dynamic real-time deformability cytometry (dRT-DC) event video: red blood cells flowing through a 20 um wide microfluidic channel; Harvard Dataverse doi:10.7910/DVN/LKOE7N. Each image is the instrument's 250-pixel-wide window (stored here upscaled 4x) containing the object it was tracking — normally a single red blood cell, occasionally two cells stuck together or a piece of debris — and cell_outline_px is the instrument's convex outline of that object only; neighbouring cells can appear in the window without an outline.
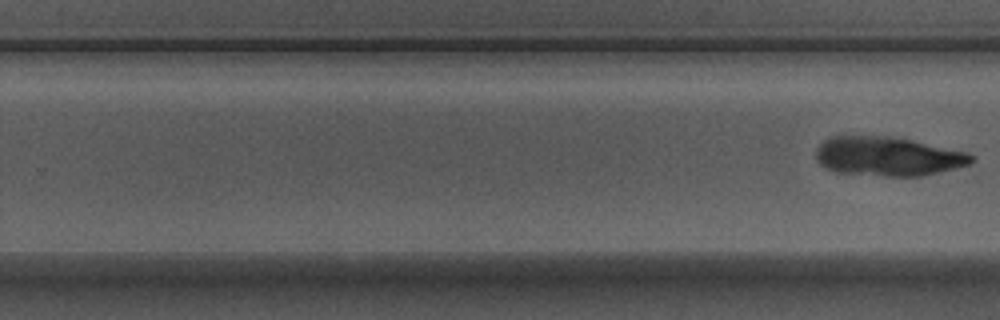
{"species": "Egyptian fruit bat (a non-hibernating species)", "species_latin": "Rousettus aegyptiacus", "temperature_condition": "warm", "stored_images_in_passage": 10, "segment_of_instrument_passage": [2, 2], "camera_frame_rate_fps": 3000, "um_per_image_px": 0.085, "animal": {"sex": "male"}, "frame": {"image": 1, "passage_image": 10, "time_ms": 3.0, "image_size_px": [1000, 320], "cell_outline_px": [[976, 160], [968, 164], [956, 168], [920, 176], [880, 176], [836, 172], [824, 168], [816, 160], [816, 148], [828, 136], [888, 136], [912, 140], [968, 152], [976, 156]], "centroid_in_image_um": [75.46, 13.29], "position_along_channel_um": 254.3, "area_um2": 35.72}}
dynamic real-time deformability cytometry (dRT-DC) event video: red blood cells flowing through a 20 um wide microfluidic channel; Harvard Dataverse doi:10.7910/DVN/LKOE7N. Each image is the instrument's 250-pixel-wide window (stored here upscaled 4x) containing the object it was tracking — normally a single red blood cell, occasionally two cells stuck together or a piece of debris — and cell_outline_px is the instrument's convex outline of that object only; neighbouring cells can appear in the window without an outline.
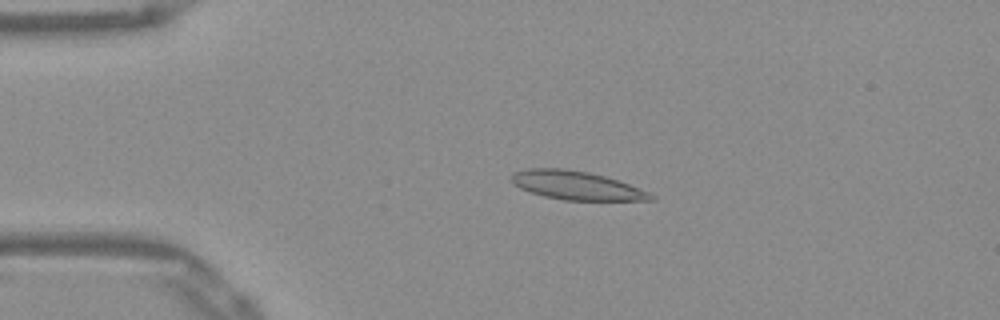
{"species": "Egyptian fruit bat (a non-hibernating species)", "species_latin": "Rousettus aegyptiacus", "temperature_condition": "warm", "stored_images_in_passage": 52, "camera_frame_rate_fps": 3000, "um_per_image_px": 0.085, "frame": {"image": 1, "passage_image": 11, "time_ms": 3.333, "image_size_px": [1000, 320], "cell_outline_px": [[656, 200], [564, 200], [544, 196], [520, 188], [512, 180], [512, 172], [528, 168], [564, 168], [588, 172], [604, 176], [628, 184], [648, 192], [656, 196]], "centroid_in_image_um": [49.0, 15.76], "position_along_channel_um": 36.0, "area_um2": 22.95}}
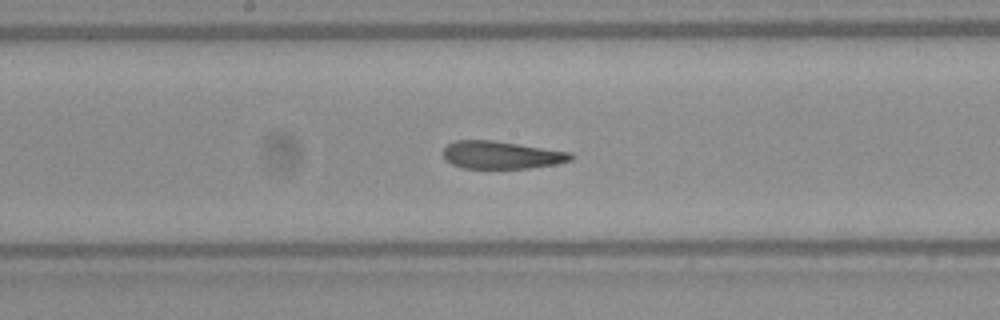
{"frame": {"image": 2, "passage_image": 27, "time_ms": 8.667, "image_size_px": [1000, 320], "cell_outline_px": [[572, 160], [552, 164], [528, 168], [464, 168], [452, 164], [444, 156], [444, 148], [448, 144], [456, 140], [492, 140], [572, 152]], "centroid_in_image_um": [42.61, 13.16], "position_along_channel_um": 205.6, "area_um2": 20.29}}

> [To be done]
Leave out the pictures and copy everything else in the records word for word.

> [Response to the task]
dynamic real-time deformability cytometry (dRT-DC) event video: red blood cells flowing through a 20 um wide microfluidic channel; Harvard Dataverse doi:10.7910/DVN/LKOE7N. Each image is the instrument's 250-pixel-wide window (stored here upscaled 4x) containing the object it was tracking — normally a single red blood cell, occasionally two cells stuck together or a piece of debris — and cell_outline_px is the instrument's convex outline of that object only; neighbouring cells can appear in the window without an outline.
{"species": "Egyptian fruit bat (a non-hibernating species)", "species_latin": "Rousettus aegyptiacus", "temperature_condition": "warm", "stored_images_in_passage": 10, "segment_of_instrument_passage": [2, 2], "camera_frame_rate_fps": 3000, "um_per_image_px": 0.085, "animal": {"sex": "male"}, "frame": {"image": 1, "passage_image": 10, "time_ms": 3.0, "image_size_px": [1000, 320], "cell_outline_px": [[976, 160], [968, 164], [956, 168], [920, 176], [880, 176], [836, 172], [824, 168], [816, 160], [816, 148], [828, 136], [888, 136], [912, 140], [968, 152], [976, 156]], "centroid_in_image_um": [75.46, 13.29], "position_along_channel_um": 254.3, "area_um2": 35.72}}
dynamic real-time deformability cytometry (dRT-DC) event video: red blood cells flowing through a 20 um wide microfluidic channel; Harvard Dataverse doi:10.7910/DVN/LKOE7N. Each image is the instrument's 250-pixel-wide window (stored here upscaled 4x) containing the object it was tracking — normally a single red blood cell, occasionally two cells stuck together or a piece of debris — and cell_outline_px is the instrument's convex outline of that object only; neighbouring cells can appear in the window without an outline.
{"species": "Egyptian fruit bat (a non-hibernating species)", "species_latin": "Rousettus aegyptiacus", "temperature_condition": "warm", "stored_images_in_passage": 52, "camera_frame_rate_fps": 3000, "um_per_image_px": 0.085, "frame": {"image": 1, "passage_image": 11, "time_ms": 3.333, "image_size_px": [1000, 320], "cell_outline_px": [[656, 200], [564, 200], [544, 196], [520, 188], [512, 180], [512, 172], [528, 168], [564, 168], [588, 172], [604, 176], [628, 184], [648, 192], [656, 196]], "centroid_in_image_um": [49.0, 15.76], "position_along_channel_um": 36.0, "area_um2": 22.95}}
{"frame": {"image": 2, "passage_image": 27, "time_ms": 8.667, "image_size_px": [1000, 320], "cell_outline_px": [[572, 160], [552, 164], [528, 168], [464, 168], [452, 164], [444, 156], [444, 148], [448, 144], [456, 140], [492, 140], [572, 152]], "centroid_in_image_um": [42.61, 13.16], "position_along_channel_um": 205.6, "area_um2": 20.29}}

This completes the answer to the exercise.